Что ощущает человек когда в него попадает пуля? В моём случае лишь лёгкий толчок в грудь и красное пятно расплывающееся на футболке. 9 миллиметров меди и свинца вошли в сантиметре от сердца и пробив насквозь лёгкое вышли с другой стороны. Второе попадание в руку я по началу вовсе не заметил. Боль пришла гораздо позже. По странному стечению обстоятельств у того, кто хотел меня добить заклинило пистолет и всё ограничилось пинками в голову и корпус. Меня отволокли на улицу и оставили в покое на некоторое время. С каждой секундой становилось всё труднее дышать, из груди доносились хрипы и треск, а подо мной уже образовалась лужа крови. Скорая прибыла вместе с милицейским подкреплением. Бойцы беркута в чёрной форме повалили на землю моего отца, который сидел рядом в наручниках и принялись избивать. Я хотел что-то закричать, но не мог. Врач поставил мне капельницу и попросил подержать ёмкость с лекарствами одного из стоявших рядом. Тот шагнул в сторону со словами "Пусть сдохнет". Другой, оказавшийся впоследствии полковником милиции, взял капельницу и произнёс "Обязательно, только пусть сначала даст показания". Меня куда-то понесли и на время реальность исчезла.
Возвращение в этот мир было довольно болезненным. В горле трубка аппарата искусственной вентиляции лёгких. Сказать ничего не выходит, пошевелиться тоже. Руки и ноги прикованы к кровати. Остаётся только вращать глазами да пытаться понять где я и что со мной. Реанимационная палата после двух суток в коме. Жара, духота, из живота и боков торчат какие-то трубочки. Видения, в которых меня давило стенами и даже через наркоз ощущение, что внутри кто-то ковыряется. Профессор, который делал операцию позже скажет, что мне повезло. Пуля не задела сердце и прошла между рёбрами. Через некоторое время кто-то заметит, что я открыл глаза и меня отключили от аппарата. Первый допрос произойдёт прямо в реанимации. Ещё плохо соображая я говорил следователю, что ничего не помню. Его это очень злило и он обещал вылечить мне память.
Как только меня выписали из реанимации в обычную палату я понял, что означали эти обещания. Оперативники в гражданском и конвой из беркута вывозили в пустую палату и требовали признаний. А когда их не было били по голове дубинками и книгами. Давили на послеоперационные шрамы. Вешали на наручниках застегнув руки назад. Не давали есть, будили как только я пробовал заснуть. Иногда они даже не удосуживались выездом в пустую палату, а всё делали при людях, которые лежали на соседних койках и молча отворачивались со страхом в глазах. В один из таких дней врачи выгнали оперов из палаты со словами "Мы не для того его спасали, чтоб вы тут убили". Временами, когда конвой отвлекался мне удавалось выпросить укол обезбаливающего. Но в целом меня хватило не на долго.

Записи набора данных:
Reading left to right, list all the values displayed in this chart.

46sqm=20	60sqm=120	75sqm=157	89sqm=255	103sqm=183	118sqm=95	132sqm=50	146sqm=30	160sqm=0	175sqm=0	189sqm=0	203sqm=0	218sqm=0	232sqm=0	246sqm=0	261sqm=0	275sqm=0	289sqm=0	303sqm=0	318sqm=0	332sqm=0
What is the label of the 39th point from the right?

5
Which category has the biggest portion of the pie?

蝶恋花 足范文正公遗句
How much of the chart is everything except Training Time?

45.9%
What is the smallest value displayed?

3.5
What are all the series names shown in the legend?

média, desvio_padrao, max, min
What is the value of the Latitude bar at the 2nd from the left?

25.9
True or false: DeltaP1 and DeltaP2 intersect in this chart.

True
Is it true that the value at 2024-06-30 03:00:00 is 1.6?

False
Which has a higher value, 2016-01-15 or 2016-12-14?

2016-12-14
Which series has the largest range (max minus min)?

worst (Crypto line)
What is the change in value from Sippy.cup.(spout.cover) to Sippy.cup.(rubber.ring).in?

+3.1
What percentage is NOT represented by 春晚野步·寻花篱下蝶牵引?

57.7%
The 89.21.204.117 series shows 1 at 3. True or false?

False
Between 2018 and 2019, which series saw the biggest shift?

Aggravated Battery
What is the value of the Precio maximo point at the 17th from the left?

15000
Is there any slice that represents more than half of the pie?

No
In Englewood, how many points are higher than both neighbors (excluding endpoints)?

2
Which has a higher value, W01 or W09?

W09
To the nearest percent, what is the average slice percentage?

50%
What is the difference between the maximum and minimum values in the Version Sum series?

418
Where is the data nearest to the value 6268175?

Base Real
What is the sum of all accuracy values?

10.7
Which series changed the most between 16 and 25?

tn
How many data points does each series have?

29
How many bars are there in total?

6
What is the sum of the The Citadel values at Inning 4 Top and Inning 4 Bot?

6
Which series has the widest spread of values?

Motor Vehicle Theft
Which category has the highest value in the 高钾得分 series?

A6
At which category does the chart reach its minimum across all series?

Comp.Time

■ Что сделать:
**A.** Выпишите из текста без изменений отрывок от слов "Возвращение в этот" до слов "вылечить мне память." включительно.
**B.** Сколько суток, судя по тексту, длилась кома?

■ Ответы к заданиям:
**A.**
Возвращение в этот мир было довольно болезненным. В горле трубка аппарата искусственной вентиляции лёгких. Сказать ничего не выходит, пошевелиться тоже. Руки и ноги прикованы к кровати. Остаётся только вращать глазами да пытаться понять где я и что со мной. Реанимационная палата после двух суток в коме. Жара, духота, из живота и боков торчат какие-то трубочки. Видения, в которых меня давило стенами и даже через наркоз ощущение, что внутри кто-то ковыряется. Профессор, который делал операцию позже скажет, что мне повезло. Пуля не задела сердце и прошла между рёбрами. Через некоторое время кто-то заметит, что я открыл глаза и меня отключили от аппарата. Первый допрос произойдёт прямо в реанимации. Ещё плохо соображая я говорил следователю, что ничего не помню. Его это очень злило и он обещал вылечить мне память.

**B.** Двое суток.